Incidentally, if I were the ex, I'd be very unimpressed that he was asking me or his partner so that he doesn't have to cut his lunch short. That is absolutely the kind of NRPing that's all about pretending to be stepping up but actually not doing it.

Porkee · 16/05/2021 09:36

We don't have any idea who's asked for what and when. The ex may have asked him to do some midweek, he may have asked, they may have always had 50:50 or similar.

The end of the day though, it's feck all to do with OP and everything to do with their parents that they get to school.

ALevelhelp · 16/05/2021 10:02

@FishyFriday

If the Dad wants midweek, he has to deal with every aspect of being the parent. Not expect his Ex or DP to deal with it.

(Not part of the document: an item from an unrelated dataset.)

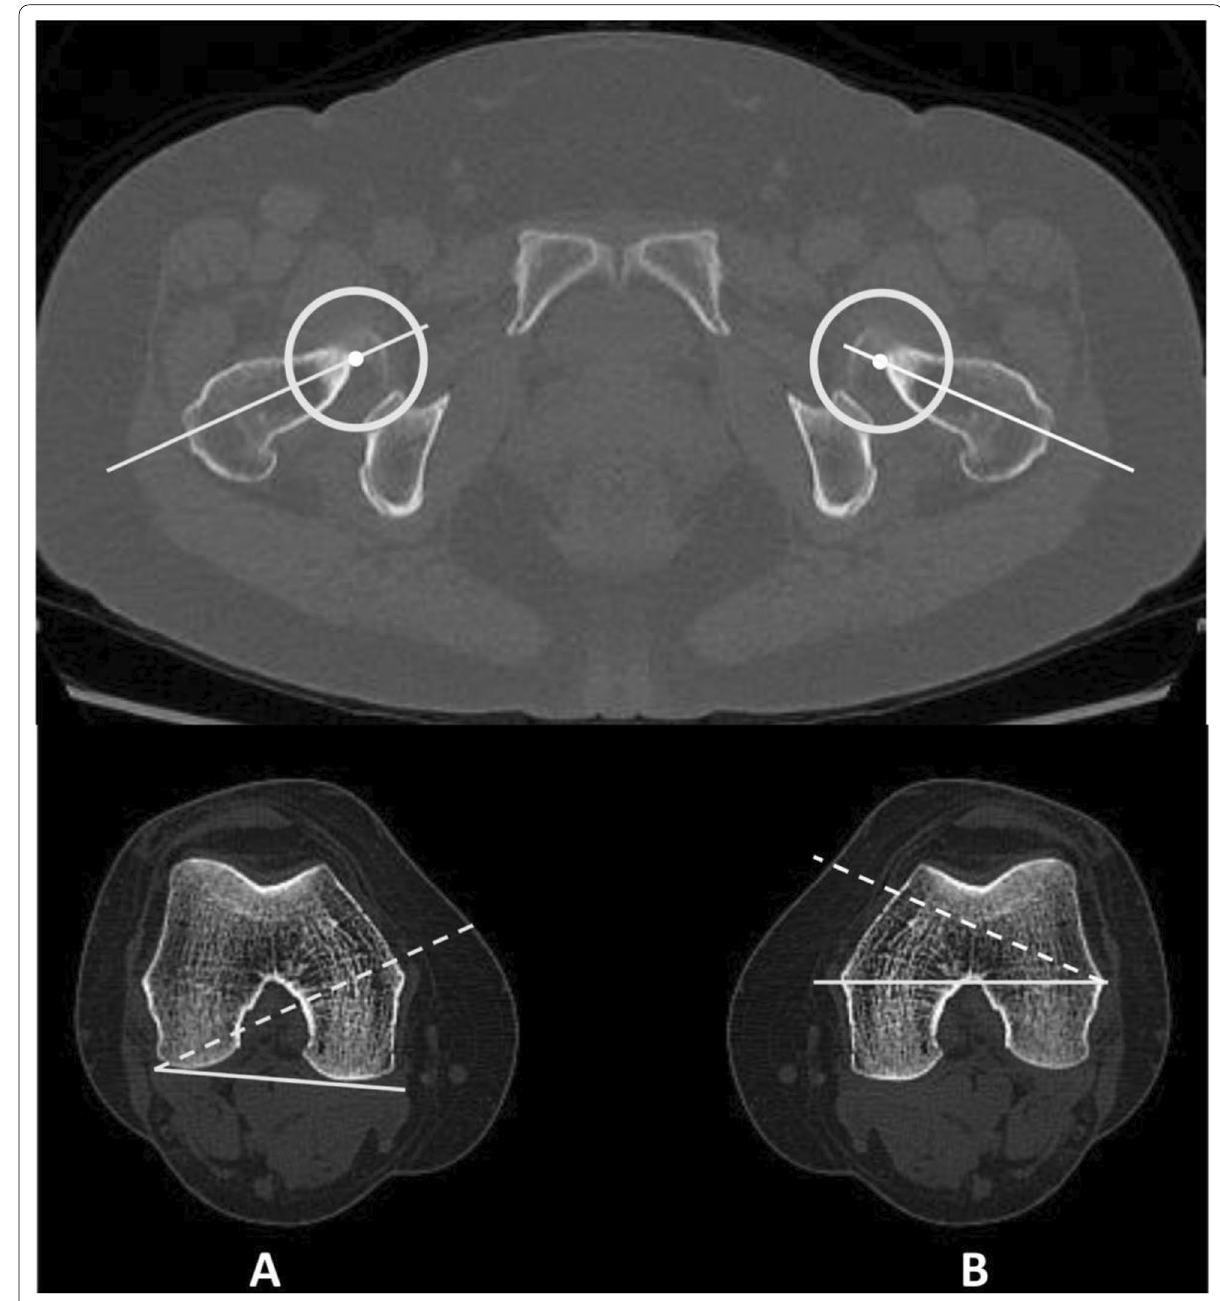
Fig. 2 Measurements of the FA using two methods: A pFA (angle formed between the lines intersecting the femoral neck axis and the PCL); B tFA (angle formed between the lines intersecting the femoral neck axis and the TEA). Positive values indicate femoral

I totally agree with this.

However, I do think that if he's not willing to arrange his work to facilitate actually being a parent midweek, then he needs to stop pretending to be anything other than a fair weather, weekend dad. He doesn't get to palm all the work off on to his new partner so that he can pretend to himself and the world at large that he's actually sharing the burden of parenting in any meaningful way post-separation.

But, equally, he may well have to ask his ex if she is ok with them going to breakfast club on his time. She might not be. She might decide she'd rather they just stayed with her and she took them to school.

In either case, it's up to the children's parents to sort it between them. Not for the OP to be late to baby group so her partner can have a nice long lunch at work.

Incidentally, if I were the ex, I'd be very unimpressed that he was asking me or his partner so that he doesn't have to cut his lunch short. That is absolutely the kind of NRPing that's all about pretending to be stepping up but actually not doing it.